TASK BRIEF:
Look through the records below for the line holding "2) Experience-based dialogue". Write it out exactly, with each following line through the line holding "8) Summary of Recommendations".

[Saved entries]
_ _ _ _

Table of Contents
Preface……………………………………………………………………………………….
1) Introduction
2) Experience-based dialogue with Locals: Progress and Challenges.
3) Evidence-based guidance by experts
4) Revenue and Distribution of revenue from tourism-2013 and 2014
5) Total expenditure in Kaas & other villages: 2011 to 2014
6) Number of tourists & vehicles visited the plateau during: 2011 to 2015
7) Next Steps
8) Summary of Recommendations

_ _ _ _

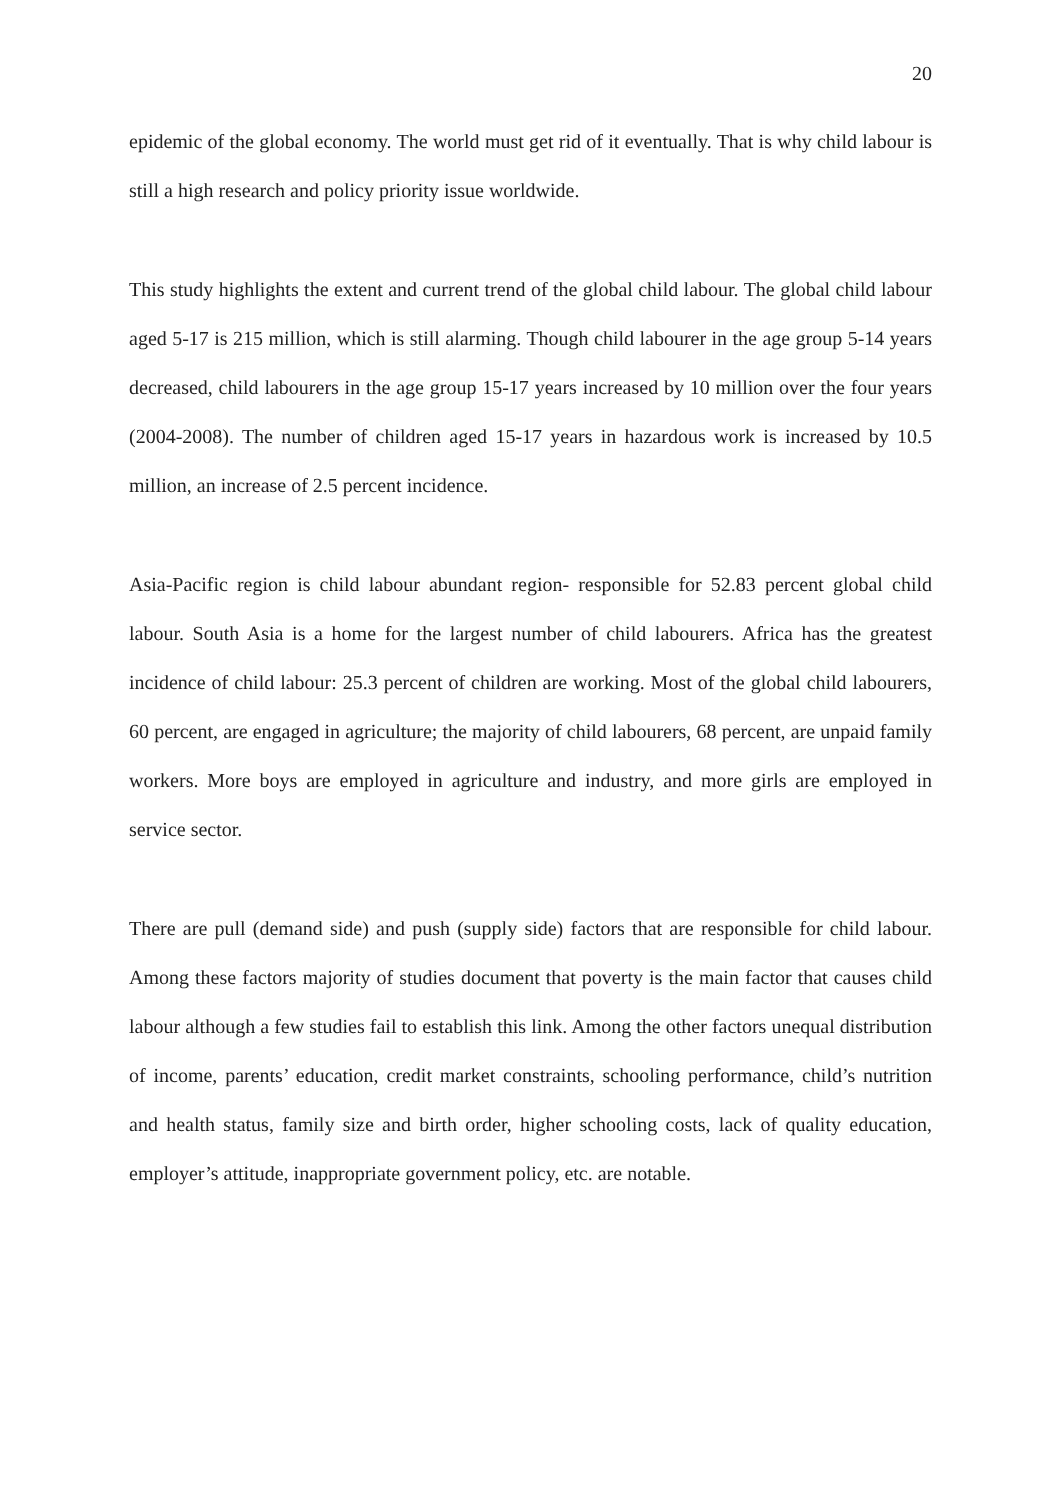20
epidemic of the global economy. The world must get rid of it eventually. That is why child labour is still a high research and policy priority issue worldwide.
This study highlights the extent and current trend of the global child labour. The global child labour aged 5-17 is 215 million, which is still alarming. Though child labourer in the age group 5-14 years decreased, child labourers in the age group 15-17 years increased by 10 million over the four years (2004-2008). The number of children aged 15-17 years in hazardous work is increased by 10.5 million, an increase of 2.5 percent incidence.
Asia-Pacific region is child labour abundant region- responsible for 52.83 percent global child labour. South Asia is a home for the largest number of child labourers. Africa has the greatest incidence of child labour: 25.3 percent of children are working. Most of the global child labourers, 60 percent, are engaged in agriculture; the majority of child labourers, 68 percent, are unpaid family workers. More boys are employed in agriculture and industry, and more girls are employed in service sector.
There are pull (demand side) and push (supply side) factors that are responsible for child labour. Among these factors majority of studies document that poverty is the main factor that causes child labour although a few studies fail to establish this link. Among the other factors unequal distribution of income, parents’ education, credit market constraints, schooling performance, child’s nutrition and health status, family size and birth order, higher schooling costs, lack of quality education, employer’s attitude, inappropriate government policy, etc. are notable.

_ _ _ _

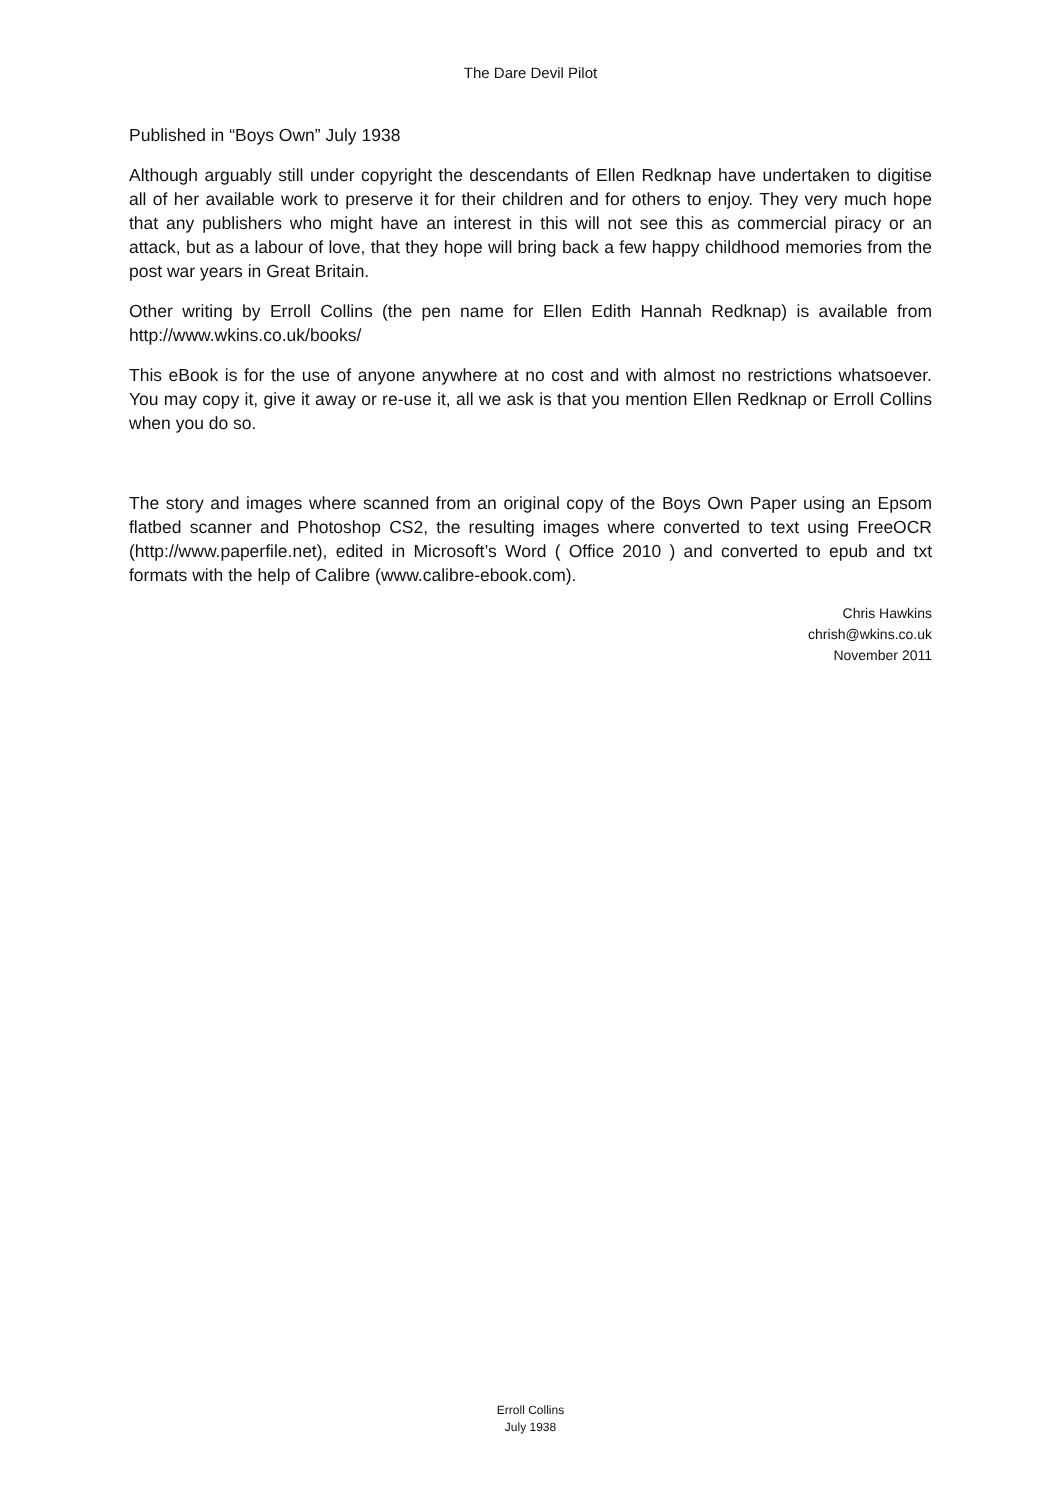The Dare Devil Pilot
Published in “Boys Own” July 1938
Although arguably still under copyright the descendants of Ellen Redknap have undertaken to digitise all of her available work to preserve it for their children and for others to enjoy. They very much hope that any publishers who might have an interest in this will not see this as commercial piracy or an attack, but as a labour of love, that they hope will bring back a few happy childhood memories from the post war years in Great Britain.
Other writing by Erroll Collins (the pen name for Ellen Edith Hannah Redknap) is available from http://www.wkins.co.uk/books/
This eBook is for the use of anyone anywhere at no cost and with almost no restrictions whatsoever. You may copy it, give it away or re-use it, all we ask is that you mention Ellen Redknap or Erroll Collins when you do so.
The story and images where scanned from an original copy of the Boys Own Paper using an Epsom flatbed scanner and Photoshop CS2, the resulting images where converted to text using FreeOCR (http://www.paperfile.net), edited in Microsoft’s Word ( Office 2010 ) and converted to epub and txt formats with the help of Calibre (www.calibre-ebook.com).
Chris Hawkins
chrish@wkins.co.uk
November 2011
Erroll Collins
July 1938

_ _ _ _

OUTPUT OF THE EXERCISE:
2) Experience-based dialogue with Locals: Progress and Challenges.
3) Evidence-based guidance by experts
4) Revenue and Distribution of revenue from tourism-2013 and 2014
5) Total expenditure in Kaas & other villages: 2011 to 2014
6) Number of tourists & vehicles visited the plateau during: 2011 to 2015
7) Next Steps
8) Summary of Recommendations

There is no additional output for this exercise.